### WHAT YOU WILL DO
Please repeat the listing below exactly, but do not include its pictures.

### SOURCE MATERIAL
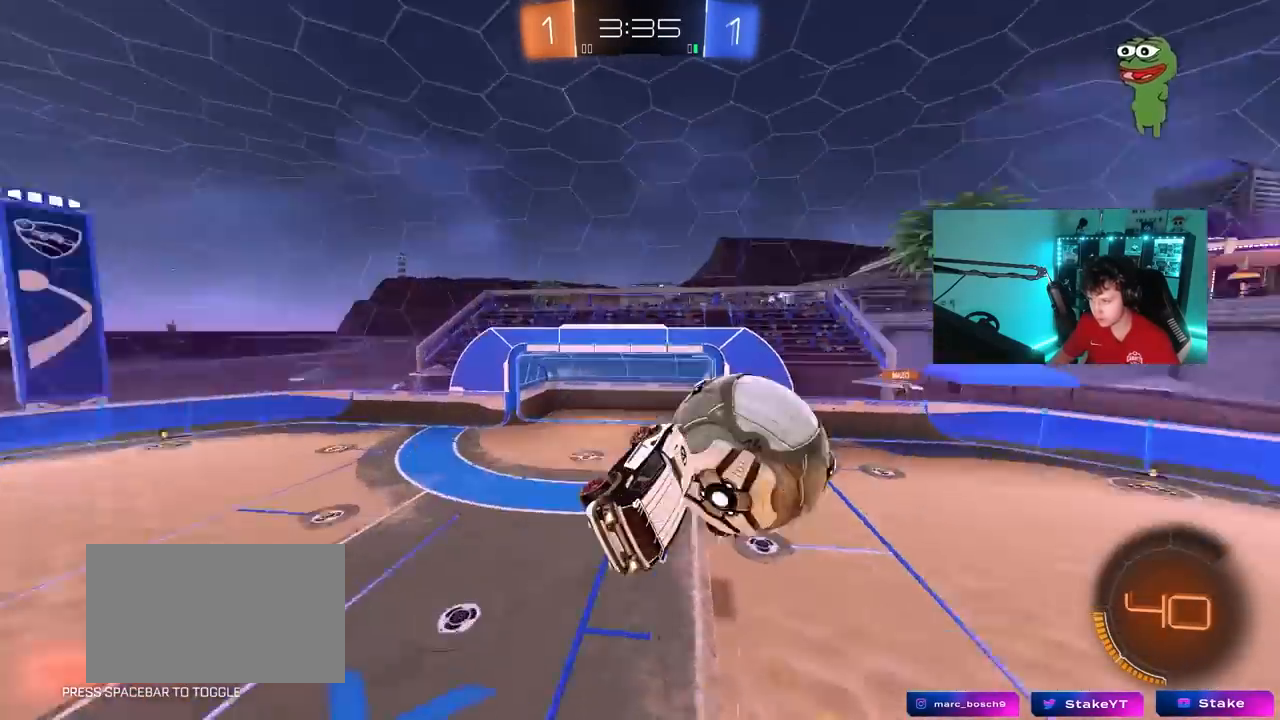
{"keys": ["a"], "mouse": [], "mouse_move": "still", "events": [[150, "mouse_left", "up"], [200, "w", "up"], [333, "shift", "up"]]}
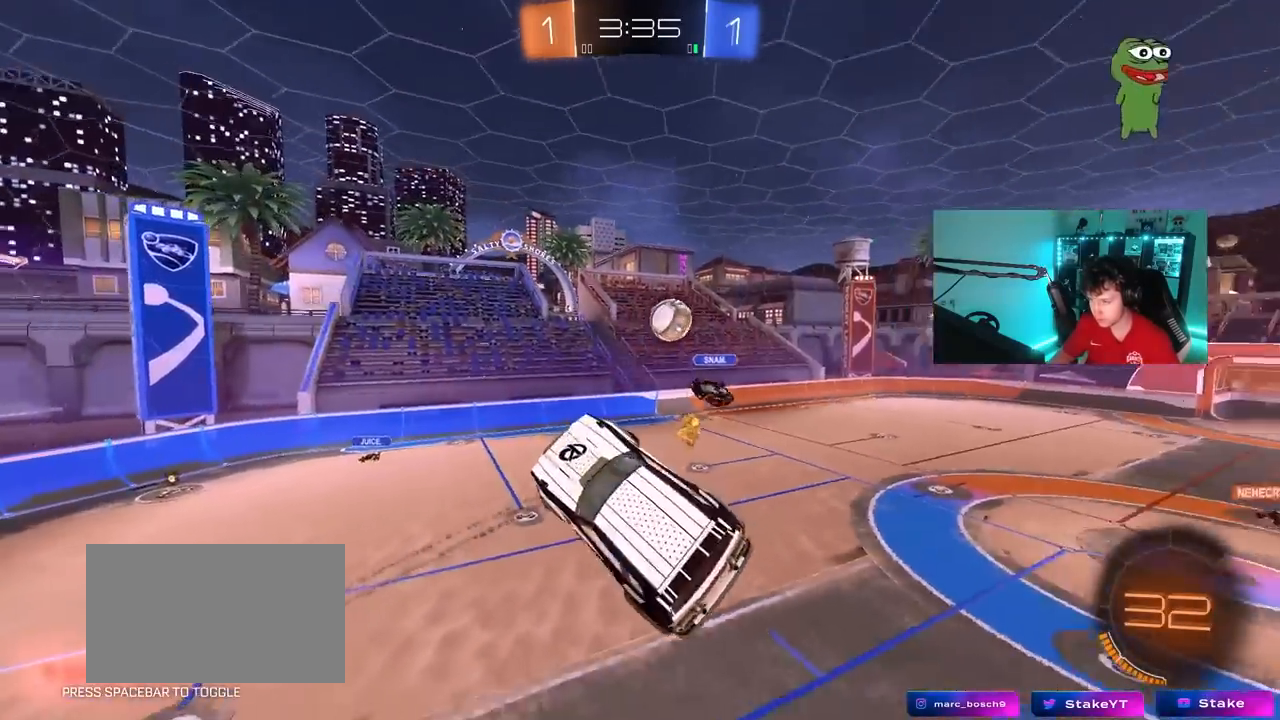
{"keys": ["d", "s"], "mouse": [], "mouse_move": "still", "events": [[33, "s", "down"], [117, "space", "down"], [267, "shift", "down"], [317, "space", "up"], [500, "a", "up"], [500, "d", "down"], [500, "shift", "up"]]}
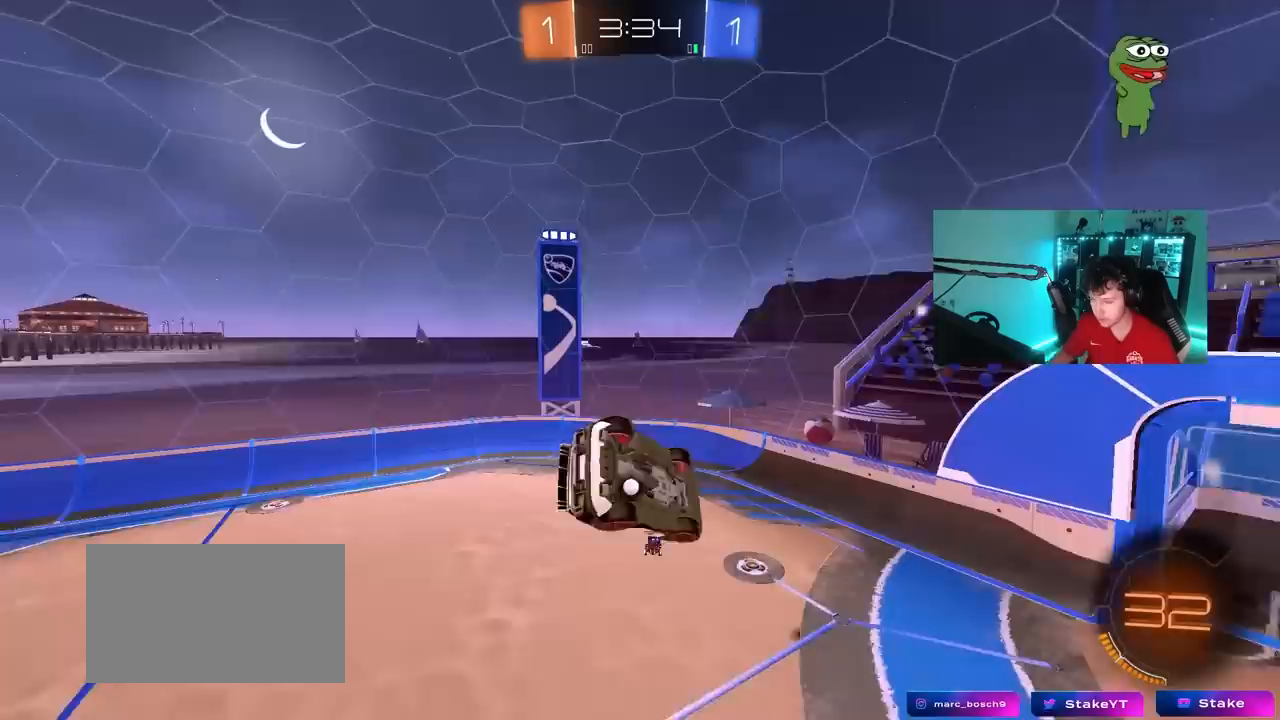
{"keys": [], "mouse": ["left"], "mouse_move": "still", "events": [[133, "s", "up"], [133, "shift", "down"], [183, "mouse_left", "down"], [283, "shift", "up"], [283, "w", "down"], [467, "d", "up"], [467, "w", "up"]]}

### SOLUTION
{"keys": ["a"], "mouse": [], "mouse_move": "still", "events": [[150, "mouse_left", "up"], [200, "w", "up"], [333, "shift", "up"]]}
{"keys": ["d", "s"], "mouse": [], "mouse_move": "still", "events": [[33, "s", "down"], [117, "space", "down"], [267, "shift", "down"], [317, "space", "up"], [500, "a", "up"], [500, "d", "down"], [500, "shift", "up"]]}
{"keys": [], "mouse": ["left"], "mouse_move": "still", "events": [[133, "s", "up"], [133, "shift", "down"], [183, "mouse_left", "down"], [283, "shift", "up"], [283, "w", "down"], [467, "d", "up"], [467, "w", "up"]]}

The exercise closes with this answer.